This coastal path on the River Derwent, just south of Hobart, is one of our favourite places.
The well maintained footpath hugs the coastline as it passes through a range of vegetation.
The rocks are not far below, with some people choosing to walk that route. As the tide is coming in, there is a constant sound of waves breaking on the rocks. There are glimpses of yachts out on the river.
There are information signs along the track, identifying trees, flowers or sharing a little of the history of the area.
The path skirts the edge of homes that have boundaries to the high water mark. Most home owners are happy for the path to cross their land. A few are not. In some sections there are steps to negotiate a gully.
Then the path opens to this view. The cove is full of pebbles but a closer look shows a high ratio of shells amongst the stones.
We continue around the point to another little beach. Sand this time with a boat shed and dinghies upturned on the grass. It is good to see kids playing on the beach and on the rocks, exploring and enjoying nature.

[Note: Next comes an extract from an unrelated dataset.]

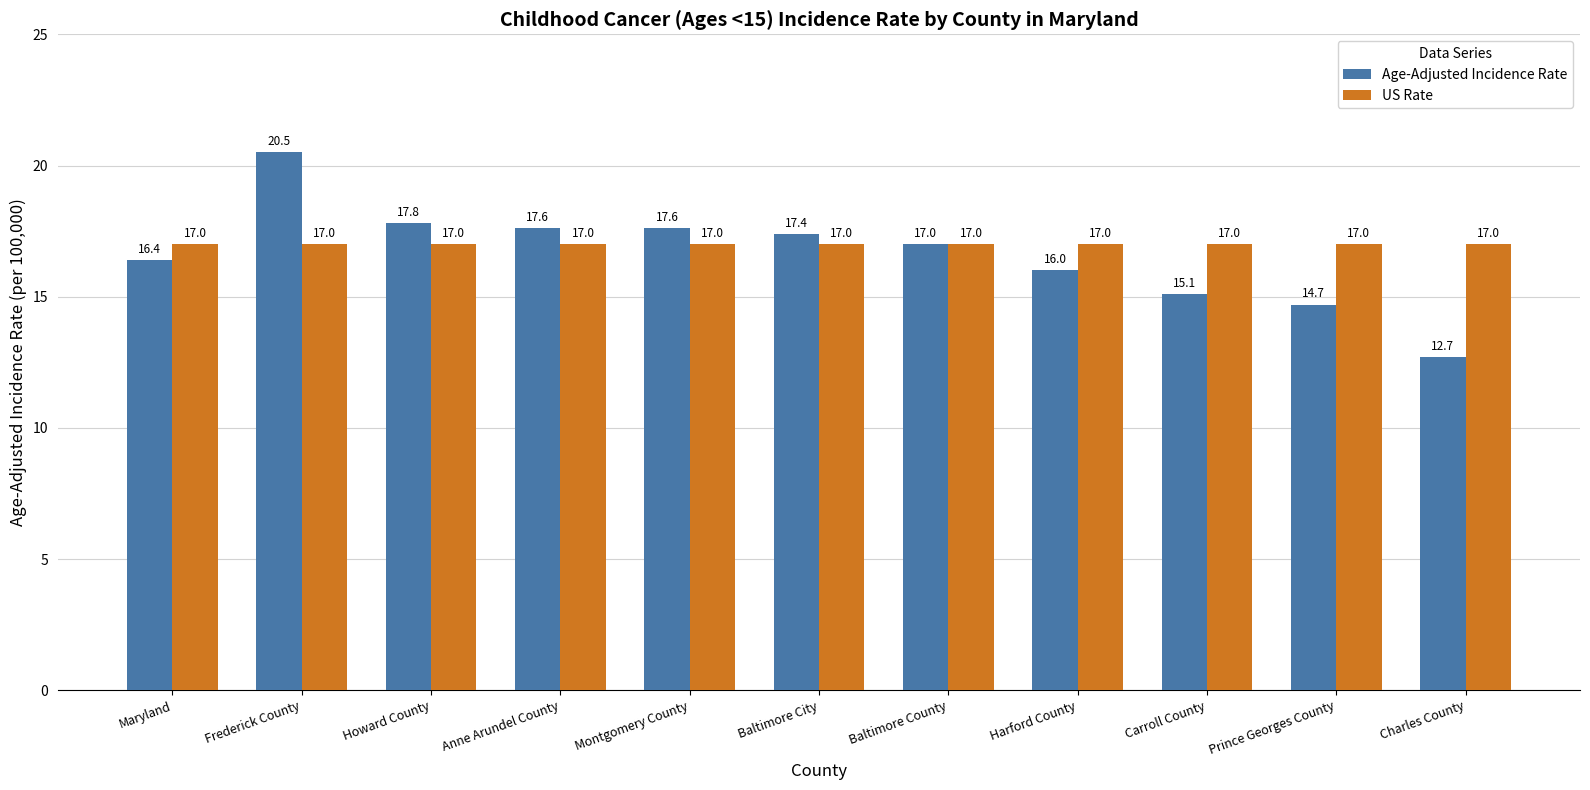

Which label corresponds to the largest value in the chart?

Frederick County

As we back track we pass a lone grave, a historic site of the oldest known European grave in Tasmania. James Batchelor was buried here on 28th January 1810. He was a young sailor who died on his ship, Venus, that had brought much needed wheat from Calcutta, to the new colony in Van Diemen’s Land. A perfect last resting place, with views of the estuary and the beach below.

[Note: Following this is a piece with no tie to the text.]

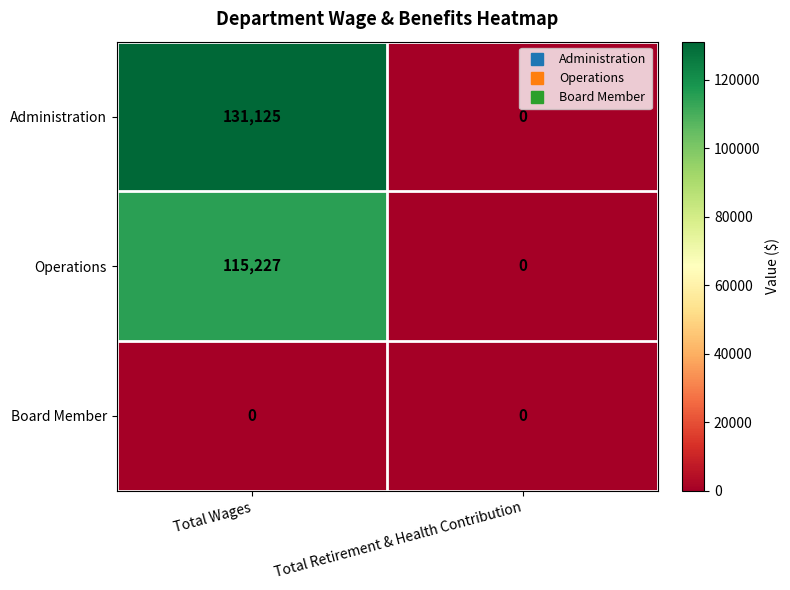

Where is Operations nearest to the value 57613?

Total Retirement & Health Contribution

Hidden behind the trees, the University of Tasmania has a research campus.
We’ve walked here at various times of the day and in different tide and wind conditions. When a southerly wind blows in, the waves pick up and we have seen surfers having fun on boards or in kayaks.
On a calm evening at low tide, the long shadows enhance the peacefulness of the beach.
Taroona Beach is also a perfect spot for observing the night sky and because it is south facing with minimal light pollution, we have been fortunate to see the Aurura Australis from here – The Southern Lights. As I said, it’s a favourite place.